The book of Esther is a perfect portrayal of someone who is a schemer, seeking to trap people for a various number of reasons. People tried to constantly trap Jesus in what he said and find basis to condemn him and Judas is a fine example of a man who was quite underhanded and as a result when he realized his folly he was driven to despair and hung himself- impaled more like, and commited suicide by falling headlong on a sword, spilling his entrails. He chose to let his condemnation turn him away from repentence to despair, and he was not held guiltless- or should we say, gutless.

Absolom the conspiring son of king David succeed for a time plotting to overthrow his own father so he could become king. Absolom was such a proud man he made a statue of himself in his own honor. Unfortunately for Absolom, it did not end well for him and his pretty boy hairdo got him hung on a low lying branch when he fled in battle. His choice to pass up a good barber in his arrogance of his thick and flowing hard gave him one barb-aric demise!

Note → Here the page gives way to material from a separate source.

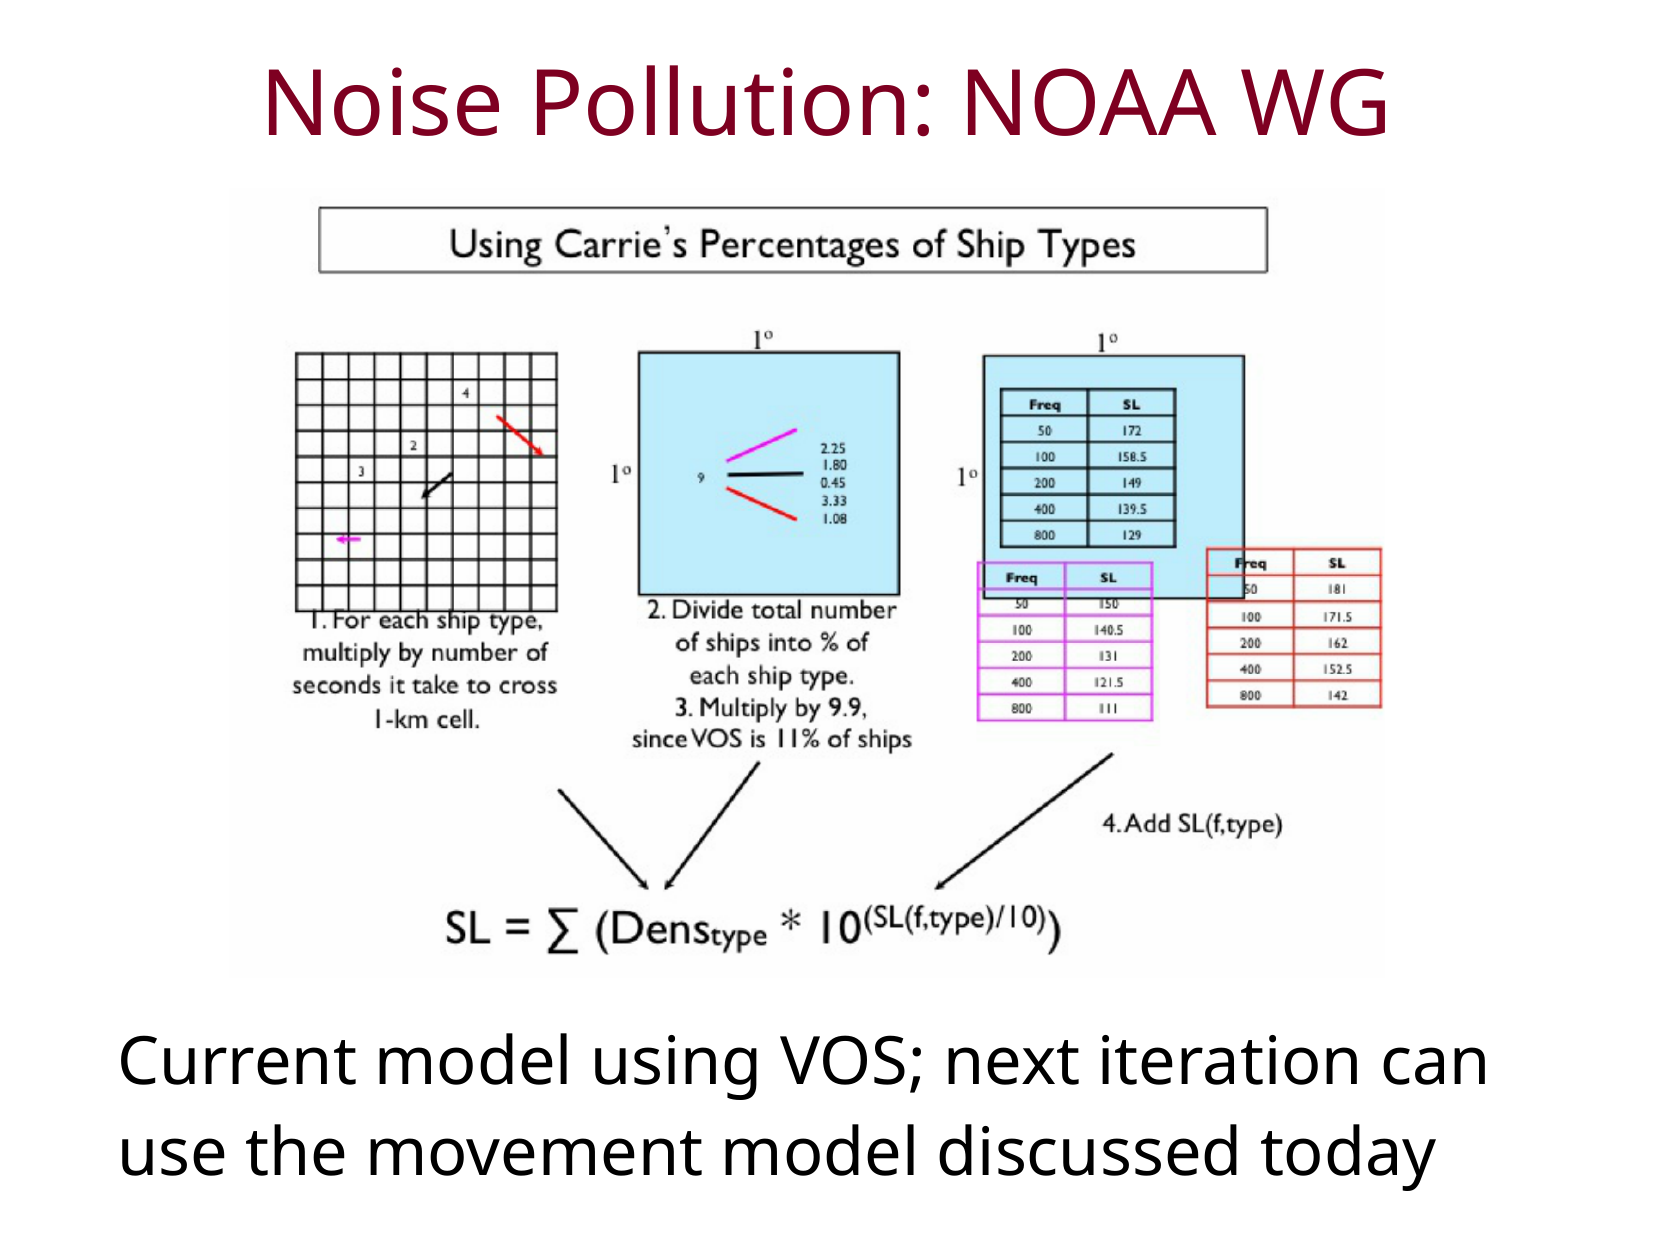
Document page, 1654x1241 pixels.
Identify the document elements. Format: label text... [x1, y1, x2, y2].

picture [229, 188, 1385, 978]
text_box Current model using VOS; next iteration can use the movement model discussed today [102, 1005, 1573, 1194]
title Noise Pollution: NOAA WG [82, 0, 1571, 204]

Next we have Haman, his envy and lust for self glory led him to hate the Jews of his day living in Exile, especially Mordacai who refused to bow to him. He planned to hang Mordacai from a gallow errected yet Mordacai gained honor with the king. Eventually through a series of events, Haman’s plot blew wide open and the king had him executed in the manner he plotted against Mordecai.

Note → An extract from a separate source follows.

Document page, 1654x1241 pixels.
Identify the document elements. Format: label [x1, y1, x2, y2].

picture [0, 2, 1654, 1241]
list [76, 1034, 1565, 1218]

But when the plot came to the king’s attention, he issued written orders that the evil scheme Haman had devised against the Jews should come back onto his own head, and that he and his sons should be impaled on poles. And all his acts of power and might, together with a full account of the greatness of Mordecai, whom the king had promoted, are they not written in the book of the annals of the kings of Media and Persia?